Peanut Butter Cupcakes
• 3 cups cake flour (335g)
• 1 cup granulated sugar (200g)
• 1 cup light brown sugar firmly packed (200g)
• 1 ½ teaspoons baking powder
• ½ teaspoon baking soda
• 1 teaspoon salt
• 12 Tablespoons unsalted butter melted (170g)
• ¼ cup vegetable or canola oil (60ml)
• 1 cup creamy peanut butter (260g)
• 3 large eggs room temperature preferred
• 1 Tablespoon vanilla extract
• 1 cup sour cream (240g)
• ¼ cup whole milk (60ml)
Peanut Butter & Chocolate Frosting
• 1 ½ cup unsalted butter softened (340g)
• 1 ½ cup creamy peanut butter (390g)
• 1 ½ teaspoons vanilla extract
• ½ teaspoon salt
• 4 cups powdered sugar (500g)
• 1-3 Tablespoons milk
• ½ cup natural cocoa powder (50g)
In a large mixing bowl, whisk together flour, sugars, baking powder, baking soda, and salt.
Add melted butter and oil and use an electric mixer to stir until all flour is moistened.
Stir in peanut butter.
Add eggs, vanilla extract and sour cream and stir until thoroughly combined.
Slowly drizzle in milk and stir until completely combined and batter is smooth and uniform.
Evenly divide batter into prepared cupcake tin.
Transfer to center rack of 350F (175C) oven (I only bake one tray at a time) and bake for 22-24 minutes or until a toothpick inserted in the center comes out clean or with moist crumbs.
Allow cupcakes to cool in pan for 5 minutes before gently, carefully removing to a cooling rack to cool completely before frosting.
Combine butter, peanut butter, vanilla extract and salt and stir until smooth and creamy.
Gradually add powdered sugar until completely combined.
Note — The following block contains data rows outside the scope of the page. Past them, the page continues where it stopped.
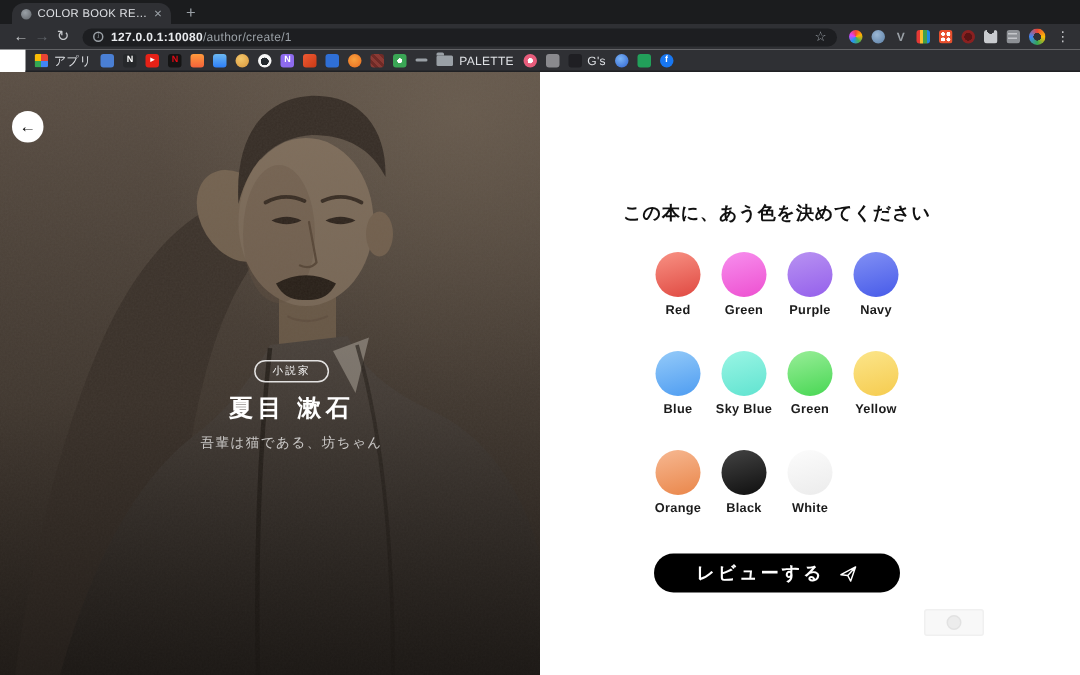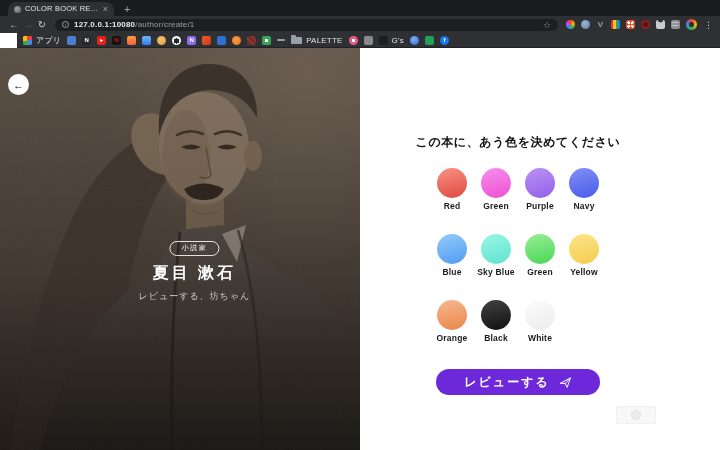--- a/index.html
+++ b/index.html
@@ -51,21 +51,21 @@
   .author-badge { display:inline-block; border:1px solid rgba(255,255,255,.85); color:#fff; font-size:7px; padding:1px 11px 2px; border-radius:8px; letter-spacing:1.5px; }
   .author-name { margin-top:7px; font-size:16px; font-weight:bold; color:#fff; letter-spacing:3px; }
   .author-works { margin-top:6px; font-size:9px; color:rgba(255,255,255,.72); letter-spacing:1px; }
 
   .choose-panel { position:relative; width:316px; height:402px; background:#fff; display:flex; flex-direction:column; align-items:center; padding-top:86px; }
   .heading { font-size:12px; font-weight:bold; color:#111; letter-spacing:.6px; }
   .color-grid { margin-top:17px; display:grid; grid-template-columns:repeat(4,44px); row-gap:23px; }
   .color-cell { display:flex; flex-direction:column; align-items:center; cursor:pointer; }
   .swatch { width:30px; height:30px; border-radius:50%; }
   .swatch-label { margin-top:3px; font-size:8.5px; font-weight:bold; color:#1b1b1b; letter-spacing:.2px; }
-  .submit-btn { margin-top:26px; width:164px; height:26px; border:none; border-radius:14px; background:#6d28d9; color:#fff; font-family:inherit; font-size:12px; font-weight:bold; letter-spacing:2px; display:flex; align-items:center; justify-content:center; gap:9px; cursor:pointer; }
+  .submit-btn { margin-top:26px; width:164px; height:26px; border:none; border-radius:14px; background:#000000; color:#fff; font-family:inherit; font-size:12px; font-weight:bold; letter-spacing:2px; display:flex; align-items:center; justify-content:center; gap:9px; cursor:pointer; }
   .corner-widget { position:absolute; right:20px; bottom:26px; width:40px; height:18px; background:#f8f8f8; border:1px solid #f0f0f0; border-radius:2px; display:flex; align-items:center; justify-content:center; }
   .cw-dot { width:10px; height:10px; border-radius:50%; background:#ececec; border:1px solid #e2e2e2; }
 </style>
 </head>
 <body>
 
 <div class="window">
 
   <div class="tabstrip">
     <div class="tab">
@@ -219,21 +219,21 @@
         <path d="M238 182 C252 230 262 300 262 402" stroke="#352e27" stroke-width="2.5" fill="none" opacity="0.7"></path>
         <rect width="360" height="402" filter="url(#grain)" opacity="0.5"></rect>
       </svg>
       <div class="photo-overlay"></div>
       <button class="back-btn">
         <span>←</span>
       </button>
       <div class="author-block">
         <span class="author-badge">小説家</span>
         <div class="author-name">夏目 漱石</div>
-        <div class="author-works">レビューする、坊ちゃん</div>
+        <div class="author-works">吾輩は猫である、坊ちゃん</div>
       </div>
     </div>
 
     <div class="choose-panel">
       <h1 class="heading">この本に、あう色を決めてください</h1>
       <div class="color-grid" id="color-grid">
           <div class="color-cell">
             <div class="swatch" style="background: linear-gradient(165deg, rgb(245, 137, 124) 12%, rgb(226, 80, 72) 90%);"></div>
             <div class="swatch-label">Red</div>
           </div>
Thin frosting as needed by adding milk, one tablespoon at a time, until smooth and creamy.
Measure out approximately half of the frosting into a disposable piping bag and set aside.
Add cocoa powder to remaining half of frosting and stir until completely combined. If needed, thin the frosting with additional milk.
Transfer chocolate frosting to another piping bag. Snip the ends off both frosting bags and place in an additional piping bag that’s been fitted with a large tip.
Pipe swirled frosting onto cupcakes. Eat and Enjoy!